## Trecho selecionado
Por: Fellipe Torres - Diario de Pernambuco

Publicado em: 16/07/2015 08:00 Atualizado em: 15/07/2015 18:30

Crédito: Montagem sobre foto de João Gomes/divulgação
Crédito: Montagem sobre foto de João Gomes/divulgação

Há pelo menos dois séculos a poesia se tornou um gênero de resistência. Com a ascensão da burguesia, expoentes como o francês Charles Baudelaire (1821-1867) e o norte-americano Walt Whitman (1819-1892) passaram a lidar com a necessidade de praticar uma literatura rentável e agradar às demandas do mercado editorial. Falar em “crise”, portanto, é se referir a uma característica intrínseca do fazer poético, embora muitos escritores, editores e pesquisadores desgostem do termo. Isso não significa a morte da poesia, mas a falta de prestígio dos textos em verso é amplamente reconhecida. Nesta quinta-feira, pela primeira vez desde a criação do prêmio ABL de Poesia, há 16 anos, a Academia Brasileira de Letras vai dispensar a entrega da honraria.

Segundo especulações de bastidores, nenhum livro inscrito na categoria agradou à comissão julgadora, formada pelos acadêmicos Alberto da Costa e Silva, Cleonice Bernadinalli e Ferreira Gullar. Em cerimônia na sede da instituição, no Rio de Janeiro, às 17h, serão entregues sete prêmios, sendo o mais importante deles o de conjunto da obra, ao autor mineiro Rubem Fonseca. A decisão da ABL de deixar a poesia de fora causou indignação em uns e foi minimizada por outros. A despeito de o corte estar mais relacionado à qualidade e menos ao consumo das obras, é possível fazer um paralelo com a queda contínua na venda de livros do gênero. De 2007 a 2011, o universo de leitores de poesia caiu de 29,1 milhões para 19,8 milhões, segundo a pesquisa Retratos da Leitura no Brasil, do Instituto Pró-Livro.

Para a coordenadora editorial da Confraria do Vento, cujo catálogo possui vários poetas pernambucanos, Karla Melo, a não premiação teve uma justificativa imoral. “Tenho recebido originais de todo o país e sei quanta coisa extraordinária tem sido escrita. Acredito que não haja interesse. Fiquei com vergonha alheia. Faltou senso crítico para uma justificativa menos ridícula”, disse, ao se referir à informação publicada pelo jornal O Globo, de que nenhum livro publicado em 2014 agradou aos jurados. Oficialmente, a ABL decidiu não se pronunciar sobre o assunto.

Poeta e um dos organizadores do Prêmio Pernambuco de Literatura, Wellington de Melo defende a necessidade de respeitar a decisão tomada pela instituição. “Ela tem todo o direito de julgar que não existe um livro apto, como inclusive já aconteceu com o Prêmio Pernambuco. Não há motivo para haver uma grande repercussão disso. A Academia pode fazer o que quiser com o resto do dinheiro, inclusive continuar tomando chá”, ironiza o escritor, em menção ao R$ 50 mil poupados pela ABL.

## Tarefa a
Segundo o trecho, quantos prêmios a Academia Brasileira de Letras entregará na cerimônia no Rio de Janeiro?

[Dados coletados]
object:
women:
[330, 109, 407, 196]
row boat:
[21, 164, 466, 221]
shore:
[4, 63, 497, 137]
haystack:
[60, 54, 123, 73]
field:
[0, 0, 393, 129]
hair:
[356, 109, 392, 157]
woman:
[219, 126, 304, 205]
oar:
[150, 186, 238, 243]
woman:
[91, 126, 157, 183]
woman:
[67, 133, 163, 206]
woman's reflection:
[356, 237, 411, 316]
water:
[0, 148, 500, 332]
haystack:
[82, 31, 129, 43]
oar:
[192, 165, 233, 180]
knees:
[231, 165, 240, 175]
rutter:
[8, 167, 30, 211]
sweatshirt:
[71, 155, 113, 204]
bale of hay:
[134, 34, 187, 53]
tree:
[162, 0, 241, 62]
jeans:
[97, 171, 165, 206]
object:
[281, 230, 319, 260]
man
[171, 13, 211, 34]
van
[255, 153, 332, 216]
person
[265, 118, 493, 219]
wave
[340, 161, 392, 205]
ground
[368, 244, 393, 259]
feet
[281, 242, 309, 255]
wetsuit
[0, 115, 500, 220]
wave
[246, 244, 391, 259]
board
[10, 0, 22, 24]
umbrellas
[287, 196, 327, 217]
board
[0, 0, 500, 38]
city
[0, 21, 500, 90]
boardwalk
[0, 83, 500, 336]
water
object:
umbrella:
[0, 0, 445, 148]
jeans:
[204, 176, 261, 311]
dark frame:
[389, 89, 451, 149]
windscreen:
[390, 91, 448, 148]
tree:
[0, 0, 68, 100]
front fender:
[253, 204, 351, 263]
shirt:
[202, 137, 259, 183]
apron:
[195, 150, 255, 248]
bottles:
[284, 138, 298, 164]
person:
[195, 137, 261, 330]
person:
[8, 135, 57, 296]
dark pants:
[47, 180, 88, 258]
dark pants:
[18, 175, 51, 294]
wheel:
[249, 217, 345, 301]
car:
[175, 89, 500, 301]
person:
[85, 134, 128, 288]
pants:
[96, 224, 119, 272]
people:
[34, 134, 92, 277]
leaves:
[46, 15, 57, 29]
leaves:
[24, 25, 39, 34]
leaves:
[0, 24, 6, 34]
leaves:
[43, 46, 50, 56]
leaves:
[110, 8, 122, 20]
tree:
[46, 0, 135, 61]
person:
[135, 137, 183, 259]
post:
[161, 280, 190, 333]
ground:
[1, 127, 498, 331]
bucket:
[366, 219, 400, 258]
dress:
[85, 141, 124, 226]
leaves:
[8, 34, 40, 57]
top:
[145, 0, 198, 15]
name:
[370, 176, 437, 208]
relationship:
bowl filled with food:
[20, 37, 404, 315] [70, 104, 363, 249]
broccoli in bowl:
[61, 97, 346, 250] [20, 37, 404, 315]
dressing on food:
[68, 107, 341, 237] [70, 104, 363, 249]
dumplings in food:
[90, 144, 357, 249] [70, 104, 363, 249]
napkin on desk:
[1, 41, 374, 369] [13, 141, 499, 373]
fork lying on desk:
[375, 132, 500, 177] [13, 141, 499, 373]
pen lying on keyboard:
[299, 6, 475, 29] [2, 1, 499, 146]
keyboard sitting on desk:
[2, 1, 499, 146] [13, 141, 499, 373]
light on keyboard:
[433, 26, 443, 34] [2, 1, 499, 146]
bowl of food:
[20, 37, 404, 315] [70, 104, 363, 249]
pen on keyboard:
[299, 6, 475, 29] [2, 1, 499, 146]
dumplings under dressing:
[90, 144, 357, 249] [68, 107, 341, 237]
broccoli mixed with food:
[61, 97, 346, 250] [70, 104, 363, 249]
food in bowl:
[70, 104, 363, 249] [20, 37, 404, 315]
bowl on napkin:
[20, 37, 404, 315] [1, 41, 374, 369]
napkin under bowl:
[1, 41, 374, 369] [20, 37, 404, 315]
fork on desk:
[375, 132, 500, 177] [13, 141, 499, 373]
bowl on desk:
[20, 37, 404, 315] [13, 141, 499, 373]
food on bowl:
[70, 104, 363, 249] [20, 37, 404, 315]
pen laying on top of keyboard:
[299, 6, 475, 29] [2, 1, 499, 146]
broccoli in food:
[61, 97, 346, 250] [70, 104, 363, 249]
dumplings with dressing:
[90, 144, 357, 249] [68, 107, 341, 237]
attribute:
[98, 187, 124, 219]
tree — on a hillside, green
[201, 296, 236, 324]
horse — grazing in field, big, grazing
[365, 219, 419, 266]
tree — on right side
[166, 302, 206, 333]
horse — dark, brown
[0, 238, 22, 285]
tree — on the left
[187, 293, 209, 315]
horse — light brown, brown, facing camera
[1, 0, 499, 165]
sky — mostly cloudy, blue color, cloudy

## Tarefa b
Extraia dos registros todas as linhas que contêm a palavra "food".

## Espaço de resposta a
Sete prêmios.

## Espaço de resposta b
bowl filled with food:
dressing on food:
dumplings in food:
bowl of food:
broccoli mixed with food:
food in bowl:
food on bowl:
broccoli in food:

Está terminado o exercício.